Era assim que se chamaria de agora em diante. Deixando o Sul do Brasil e toda a sua vida para trás Helena dirigiu por 18 horas seguidas no primeiro dia, viu o sol nascer no caminho e só encostou em um posto para abastecer e usar o banheiro, estava cansada mas não podia se dar o luxo de descansar. Ela precisava ir o mais longe possível antes de completar as 24 horas do seu desaparecimento e a polícia começar a procurá-la. Se bem que Theo nem esperaria tudo isso para ir atrás dela.

Enquanto dirigia ainda nem acreditava que estava mesmo conseguindo fazer aquilo e que sua vida não tinha acabado. Ela estava livre, finalmente. Aproveitou pra gritar com as janelas abertas enquanto o vento balançava os seus cabelos recém cortados.

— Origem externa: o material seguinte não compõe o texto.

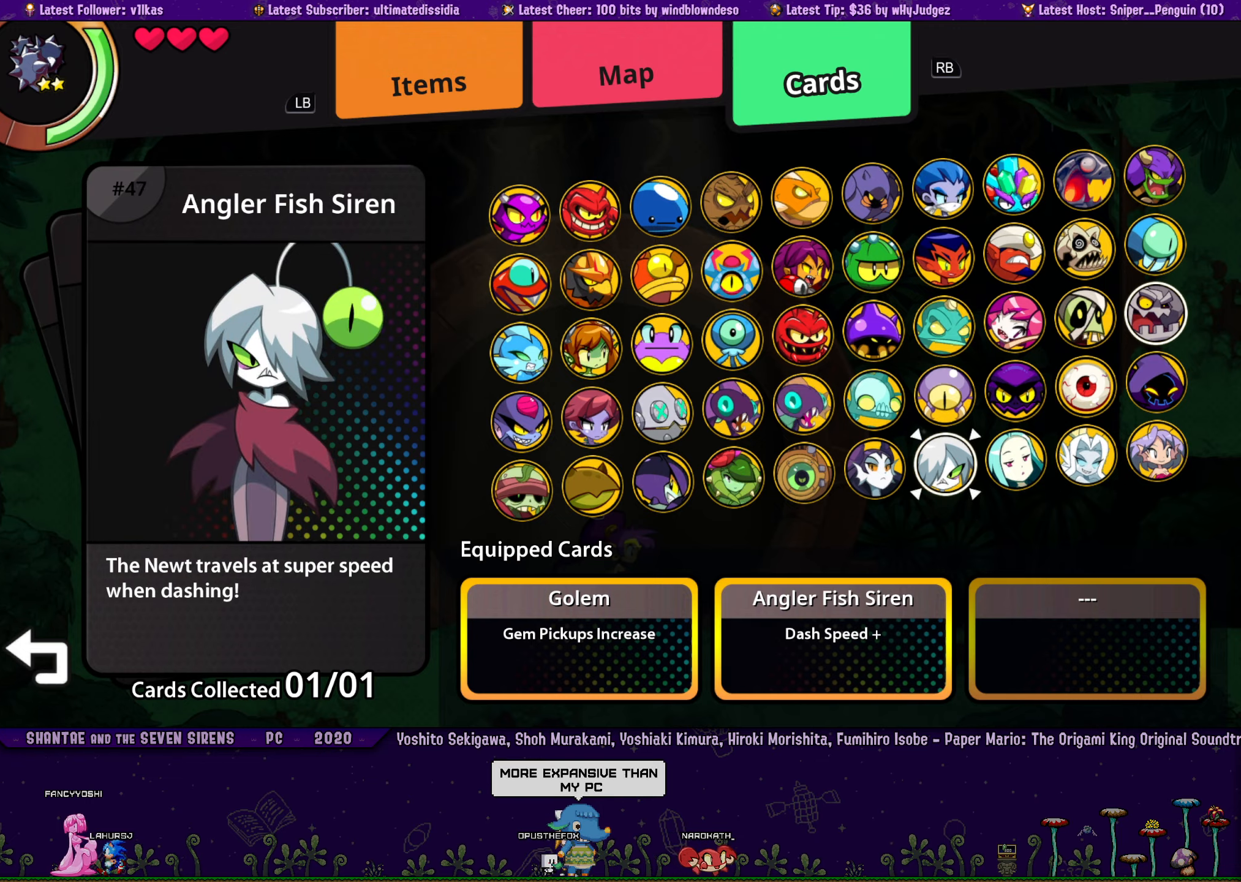
{"buttons": [], "left_stick": "center", "button_events": [[33, "DPAD_UP", "up"], [133, "DPAD_LEFT", "down"], [216, "DPAD_LEFT", "up"]]}
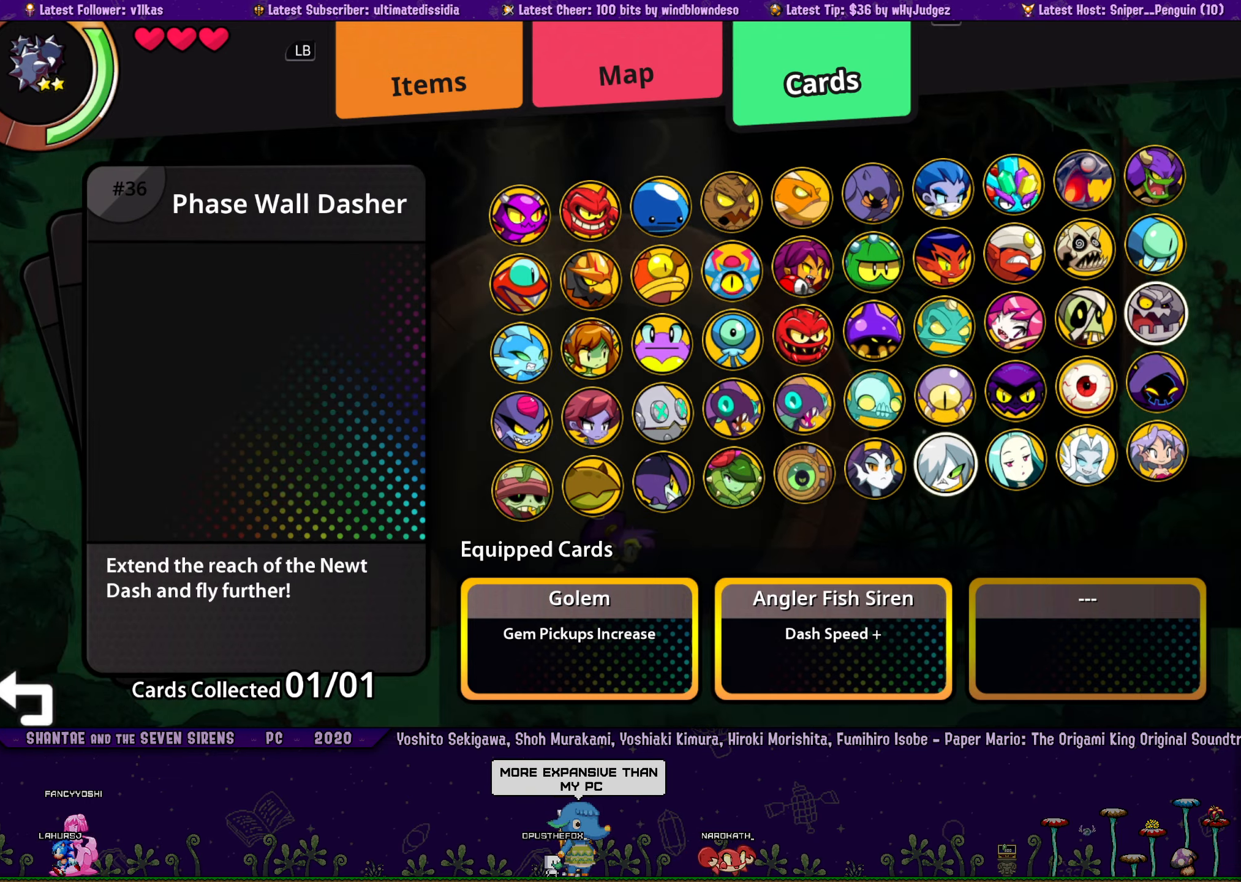
{"buttons": [], "left_stick": "center", "button_events": []}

- EU ESTOU LIVRE!!! - A voz presa na sua garganta finalmente saiu, acompanhada de um riso quase descontrolado. - Estamos livres, meu amor! - tocou em sua barriga acariciando.

Helena perdeu as contas de quantas noites disse pra si mesma que era o fim, e na manhã seguinte estava de pé, sobrevivendo.
Alguma coisas não são o fim do mundo e ela provou isso, viveu mais finais do que qualquer um poderia viver, e no final das contas, ainda estava ali. Talvez um pouco machucada, desesperançosa sobre o futuro, mas ainda estava ali.
Mesmo que os ossos da sua alma ainda estivessem quebrados, mesmo que nem sempre entendesse o motivo de ainda estar ali, ela ainda estava. E agora não era só por ela, mas pelo bebê que carregava em seu ventre.
Não sei ao certo a quantidade de finais que alguém pode suportar, quantas vezes vai precisar recomeçar, ou quantas vezes terá que se deixar permitir de novo, mesmo que isso machuque. Só sei que ela estar ali já era um bom começo, mostrava que não existia nada que ela não conseguia suportar.
Algumas coisas não são o fim do mundo, e ela estava ali, provando exatamente o que eu estou dizendo.